The weekend, as always seems to be the case, was a busy one. Saturday was a half day at the office followed with several hours working on photos and attempting to resolve issues with Filezilla. This has become my latest technological nightmare as it is the required manner for submission for material to the publisher.
The day was rounded out by helping David, my son, pick up some furniture for the new house they will be moving into this weekend. Again, Barney was brought out of retirement for a little light work.
The original plans for Sunday called for me to fill in for Pastor Harlan Dennis in Peach Springs. Public speaking is not my strong point but as I intimately know most everyone at the church there, it is more like a friendly gathering at the house.
Instead we, my son and I, spent the morning recovering an abandoned Penske truck in Lake Havasu City. This desert community occupies the top four places on my list of least desirable places to visit, live in, or talk fondly of.

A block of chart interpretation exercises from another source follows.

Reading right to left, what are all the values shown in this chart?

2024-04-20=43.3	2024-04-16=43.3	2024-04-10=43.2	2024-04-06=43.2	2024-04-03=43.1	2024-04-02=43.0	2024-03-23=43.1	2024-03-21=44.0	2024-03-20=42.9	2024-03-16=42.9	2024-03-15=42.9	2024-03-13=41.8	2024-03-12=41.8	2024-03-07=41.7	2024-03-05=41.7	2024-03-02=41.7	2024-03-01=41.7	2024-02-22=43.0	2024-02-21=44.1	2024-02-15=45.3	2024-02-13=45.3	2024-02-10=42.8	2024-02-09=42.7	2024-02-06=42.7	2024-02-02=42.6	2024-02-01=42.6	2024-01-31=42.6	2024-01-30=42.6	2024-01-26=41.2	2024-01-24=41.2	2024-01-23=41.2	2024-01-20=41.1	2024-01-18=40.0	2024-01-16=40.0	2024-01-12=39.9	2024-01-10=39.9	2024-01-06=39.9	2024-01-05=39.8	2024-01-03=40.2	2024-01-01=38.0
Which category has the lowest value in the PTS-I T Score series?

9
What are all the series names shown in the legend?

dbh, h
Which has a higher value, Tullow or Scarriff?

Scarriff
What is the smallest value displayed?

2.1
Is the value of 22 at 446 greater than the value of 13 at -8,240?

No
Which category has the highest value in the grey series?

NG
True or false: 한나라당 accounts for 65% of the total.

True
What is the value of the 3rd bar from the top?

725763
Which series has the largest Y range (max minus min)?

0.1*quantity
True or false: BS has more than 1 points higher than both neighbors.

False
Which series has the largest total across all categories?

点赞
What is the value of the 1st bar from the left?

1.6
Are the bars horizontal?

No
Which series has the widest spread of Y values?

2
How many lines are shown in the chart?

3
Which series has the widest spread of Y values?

We were quite blessed as we were able to hit the road early and beat the record setting heat of the afternoon. As a result it was a mere ninety degrees by the time we hit town.
The landlord had neglected to prepare the cooler at the kids house so we had them over Sunday afternoon. With temperatures pushing 105 degrees the last place to be hanging out is an old trailer.
Monday, my official day off from the office, was spent running errands for mother, helping my wife with a couple of projects, a stop at Mr. D’z, and a half dozen hours working on the next book, Ghost Towns of the Southwest. With a fast approaching deadline of September 1, there is a sense of urgency to get a rhythm going on this project.
So far the first stop towards the golden years seems to be business as usual. There is, however, a sense of excitement and anticipation. After all the first half of this life has been a wild ride and there is no indication the second half will be any different.